Our project car was put up...
Our project car was put up on the rollers at HiTech Motorsport, with Brian Ebert at the controls of the Autologic tuning software. HiTech's Dynojet setup was brand-new at the time. It's equipped with both the load control and air/fuel monitoring options. The air/fuel option is nice, as instead of just reading it off a display during the run, it is recorded with the other run data. This way, when you graph multiple runs, you can see just how the air/fuel ratio responded to tuning changes, and on the same screen you can see how those changes affected power output.
Before beginning the swap project, we went to HiTech Motorsport to get some baseline numbers with the 4.6. The only modifications to begin with were a K&N air filter and Flowmaster three-chamber mufflers. The mufflers are likely giving us no power, however, as the stock 2 1/4-inch tailpipes are currently stuck back in the outlets and welded in place. The project car has a 4R70W auto trans, and the horsepower and torque numbers fell in right where they should have.
Quite surprisingly, the air/fuel ratio was spot-on during the baseline runs, hovering right around 13:1 through the entire pull. We went back a couple weeks later with the 5.4 in place and running fine, but as you can see in the 5.4 baseline runs, the computer was in definite need of some help dealing with the extra cubic inches and airflow. The torque curve started out with some nice gains, but by 4,000 rpm it was falling fast and ended up well below our stock 4.6 baseline.
With the baseline recorded, Brian set to work seeing what he could wring out of it. The bigger motor was running somewhat rich with air/fuel ratios in the 12.3:1 range, so the first thing addressed was to get that back up around 13:1. Brian then straightened out the factory timing curve, and we began adding timing by changing the base number (similar to turning the distributor on a 5.0). Our motor ended up liking 14 degrees initial up top, but it made a bit more torque down low at 12 degrees initial, so the timing curve was reprogrammed to reflect that. Brian also turned off some of Ford's torque-management features and took away most of the tip-in spark retard to aid in throttle response. That last change didn't show up on the dyno, but it made a huge difference when driving the car.

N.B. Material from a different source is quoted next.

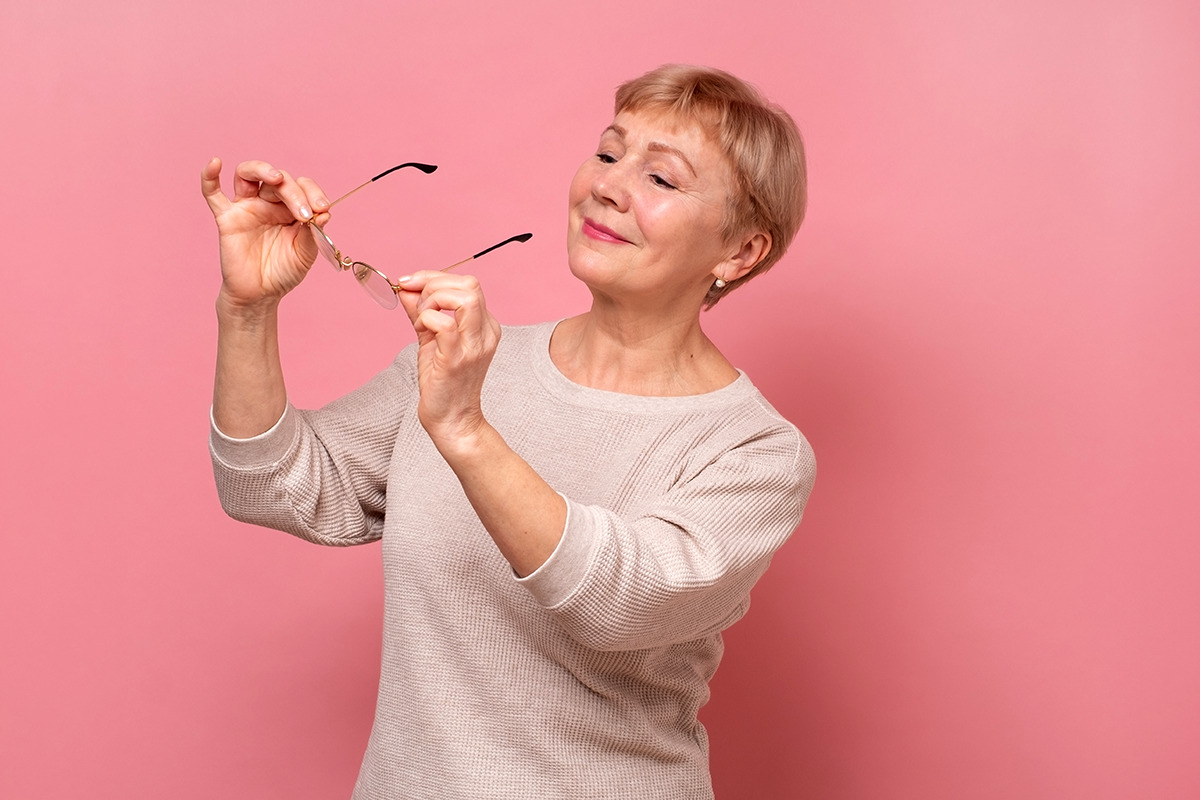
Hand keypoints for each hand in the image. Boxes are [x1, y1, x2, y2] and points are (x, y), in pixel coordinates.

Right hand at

After the tuning was finished, we had big gains all over the curves, but the biggest difference was in carrying the torque curve out further. From 4,500 all the way up to 5,750, we picked up around 30 hp just with the tuning. And instead of falling below the 4.6 baseline near 4,000 rpm, we now had solid gains all the way up to around 5,600 rpm. At that point there was just no getting past the extremely long runner length of the stock 4.6 intake. There are ways to get around that in the future, with either an intake or cam change, but we were confident we'd gotten all the power that was available without further modifications.